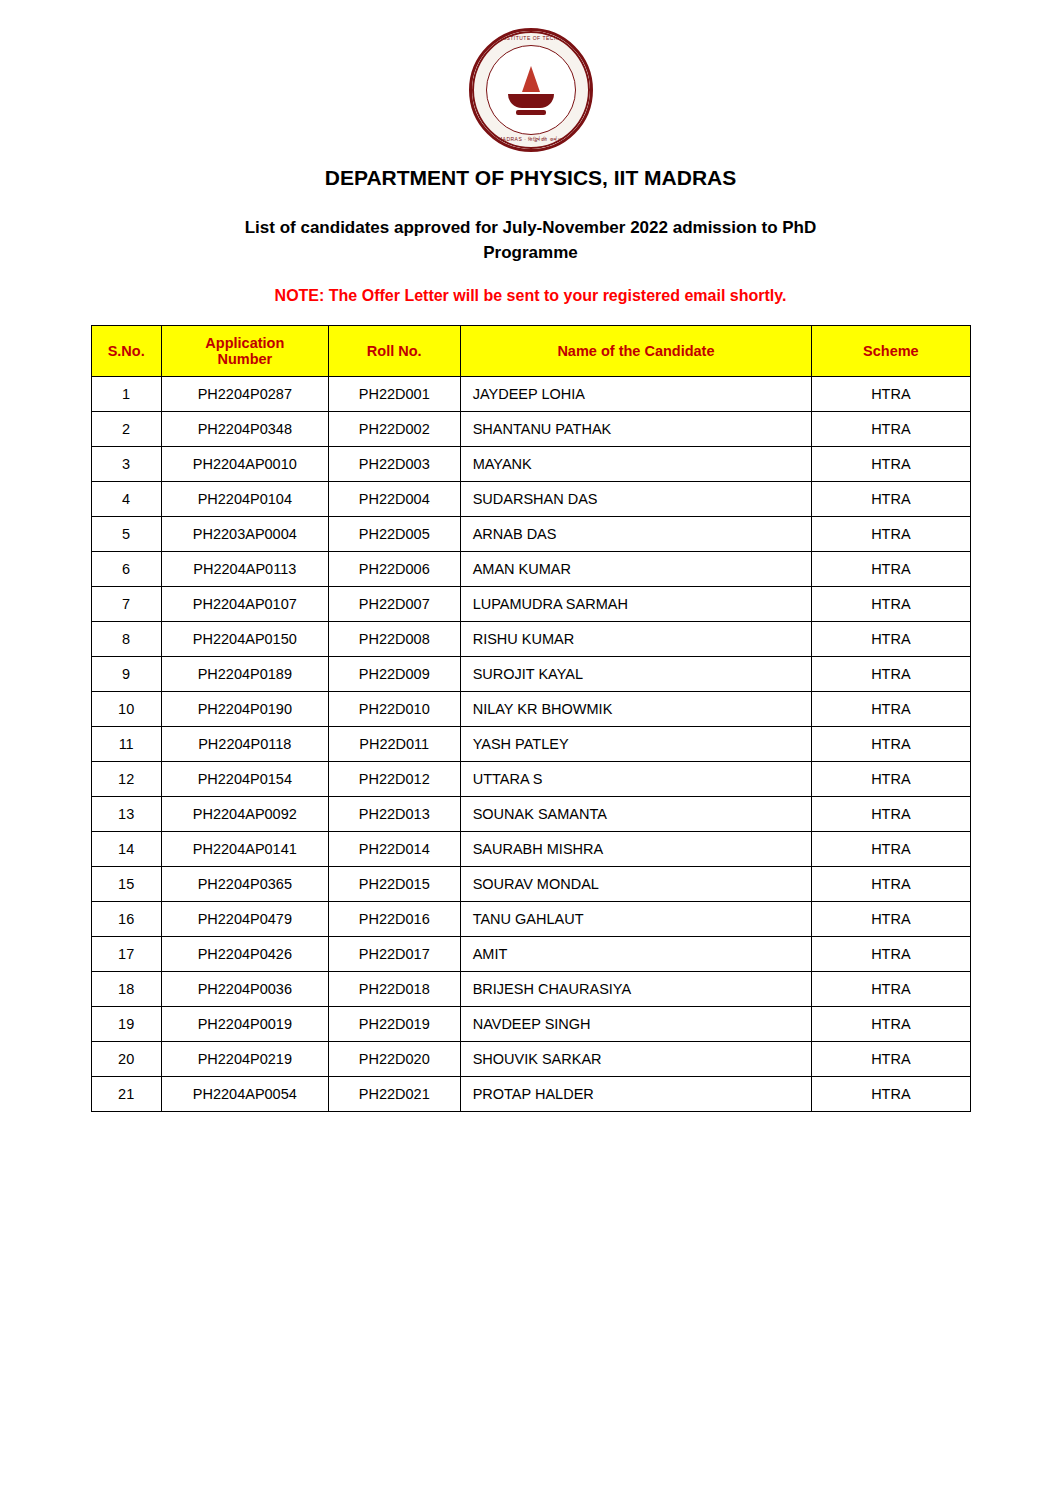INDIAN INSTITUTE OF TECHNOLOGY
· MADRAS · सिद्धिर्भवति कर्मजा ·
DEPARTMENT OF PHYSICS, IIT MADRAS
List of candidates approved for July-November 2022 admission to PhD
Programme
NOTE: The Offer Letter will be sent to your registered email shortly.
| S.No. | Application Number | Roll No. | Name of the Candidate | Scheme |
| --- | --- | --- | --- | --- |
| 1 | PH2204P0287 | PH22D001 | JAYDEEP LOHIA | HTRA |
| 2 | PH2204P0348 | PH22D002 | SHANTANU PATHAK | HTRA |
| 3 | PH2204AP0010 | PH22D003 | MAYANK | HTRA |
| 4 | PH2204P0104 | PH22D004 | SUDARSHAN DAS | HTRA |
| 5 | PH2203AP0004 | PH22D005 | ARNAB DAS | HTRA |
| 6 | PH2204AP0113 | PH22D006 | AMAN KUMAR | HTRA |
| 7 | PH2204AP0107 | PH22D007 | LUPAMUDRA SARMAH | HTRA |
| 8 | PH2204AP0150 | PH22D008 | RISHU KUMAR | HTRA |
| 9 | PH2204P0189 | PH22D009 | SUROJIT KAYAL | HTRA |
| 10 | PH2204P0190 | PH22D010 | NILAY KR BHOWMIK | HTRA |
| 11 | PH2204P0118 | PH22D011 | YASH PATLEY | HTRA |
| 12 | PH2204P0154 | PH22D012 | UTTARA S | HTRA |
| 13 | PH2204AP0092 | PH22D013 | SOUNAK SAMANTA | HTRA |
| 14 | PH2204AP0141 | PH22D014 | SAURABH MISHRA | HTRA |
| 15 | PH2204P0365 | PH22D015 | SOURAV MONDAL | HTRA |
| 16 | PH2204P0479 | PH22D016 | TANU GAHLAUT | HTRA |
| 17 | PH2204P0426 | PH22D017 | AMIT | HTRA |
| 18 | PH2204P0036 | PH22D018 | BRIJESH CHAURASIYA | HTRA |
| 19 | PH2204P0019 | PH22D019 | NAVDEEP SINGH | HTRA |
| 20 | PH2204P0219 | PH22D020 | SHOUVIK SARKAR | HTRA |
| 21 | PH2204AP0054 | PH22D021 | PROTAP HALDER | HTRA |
........
--- Your assignment ---
In the listing, find every line with the word "KUMAR" and return it.

--- Your response ---
| 6 | PH2204AP0113 | PH22D006 | AMAN KUMAR | HTRA |
| 8 | PH2204AP0150 | PH22D008 | RISHU KUMAR | HTRA |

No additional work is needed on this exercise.